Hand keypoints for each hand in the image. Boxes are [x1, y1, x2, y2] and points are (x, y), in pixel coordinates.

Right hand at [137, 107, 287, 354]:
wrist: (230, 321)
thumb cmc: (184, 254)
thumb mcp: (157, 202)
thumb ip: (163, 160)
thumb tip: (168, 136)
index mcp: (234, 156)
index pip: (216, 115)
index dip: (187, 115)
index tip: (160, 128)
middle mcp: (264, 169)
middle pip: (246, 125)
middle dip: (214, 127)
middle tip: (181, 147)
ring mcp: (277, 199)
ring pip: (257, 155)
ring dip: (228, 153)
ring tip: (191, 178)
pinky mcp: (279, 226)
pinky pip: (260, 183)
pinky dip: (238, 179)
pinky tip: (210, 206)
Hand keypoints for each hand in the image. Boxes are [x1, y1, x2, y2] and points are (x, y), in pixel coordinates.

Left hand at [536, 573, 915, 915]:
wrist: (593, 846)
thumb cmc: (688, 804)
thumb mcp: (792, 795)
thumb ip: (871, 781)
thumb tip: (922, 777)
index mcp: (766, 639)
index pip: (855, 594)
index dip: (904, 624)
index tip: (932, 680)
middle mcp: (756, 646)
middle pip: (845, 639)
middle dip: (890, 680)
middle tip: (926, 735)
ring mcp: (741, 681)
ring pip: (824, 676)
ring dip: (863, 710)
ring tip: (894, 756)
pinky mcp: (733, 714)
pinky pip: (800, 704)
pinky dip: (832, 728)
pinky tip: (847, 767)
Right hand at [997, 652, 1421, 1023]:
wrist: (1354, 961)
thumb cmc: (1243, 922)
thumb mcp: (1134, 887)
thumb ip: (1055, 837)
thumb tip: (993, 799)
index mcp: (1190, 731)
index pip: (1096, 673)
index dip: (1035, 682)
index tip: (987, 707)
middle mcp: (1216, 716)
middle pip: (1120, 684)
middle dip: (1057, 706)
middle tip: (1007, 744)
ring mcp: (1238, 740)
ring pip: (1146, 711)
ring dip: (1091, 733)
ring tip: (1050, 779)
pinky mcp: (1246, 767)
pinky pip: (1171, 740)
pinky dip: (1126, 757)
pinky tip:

- _Work item_: Where the data above reaches the line holding "thumb ip: (163, 160)", begin printing, and stop after the line holding "index pip: (1096, 673)". Each line must be reproduced exactly, with nothing else added.

- _Response to this task_:
thumb ip: (163, 160)
thumb tip: (168, 136)
index mcp: (234, 156)
index pip: (216, 115)
index dip: (187, 115)
index tip: (160, 128)
middle mcp: (264, 169)
middle pip: (246, 125)
middle dip: (214, 127)
middle tip: (181, 147)
ring mcp: (277, 199)
ring pip: (257, 155)
ring dip: (228, 153)
ring tip: (191, 178)
pinky mcp: (279, 226)
pinky pip: (260, 183)
pinky dip: (238, 179)
pinky tip: (210, 206)
Hand keypoints for each hand in the image. Boxes are [x1, y1, x2, y2] and points are (x, y), in pixel coordinates.

Left hand at [536, 573, 915, 915]:
wrist: (593, 846)
thumb cmc: (688, 804)
thumb mcp: (792, 795)
thumb ip: (871, 781)
thumb tip: (922, 777)
index mcp: (766, 639)
index pip: (855, 594)
index dip: (904, 624)
index tip: (932, 680)
middle mcp: (756, 646)
middle pip: (845, 639)
middle dip: (890, 680)
middle tip: (926, 735)
ring mcp: (741, 681)
ring pip: (824, 676)
ring dip: (863, 710)
ring tip: (894, 756)
pinky mcp: (733, 714)
pinky pip: (800, 704)
pinky dip: (832, 728)
pinky tip: (847, 767)
Right hand at [997, 652, 1421, 1023]:
wrist: (1354, 961)
thumb cmc: (1243, 922)
thumb mcp: (1134, 887)
thumb ip: (1055, 837)
thumb tip: (993, 799)
index mcp: (1190, 731)
index pip: (1096, 673)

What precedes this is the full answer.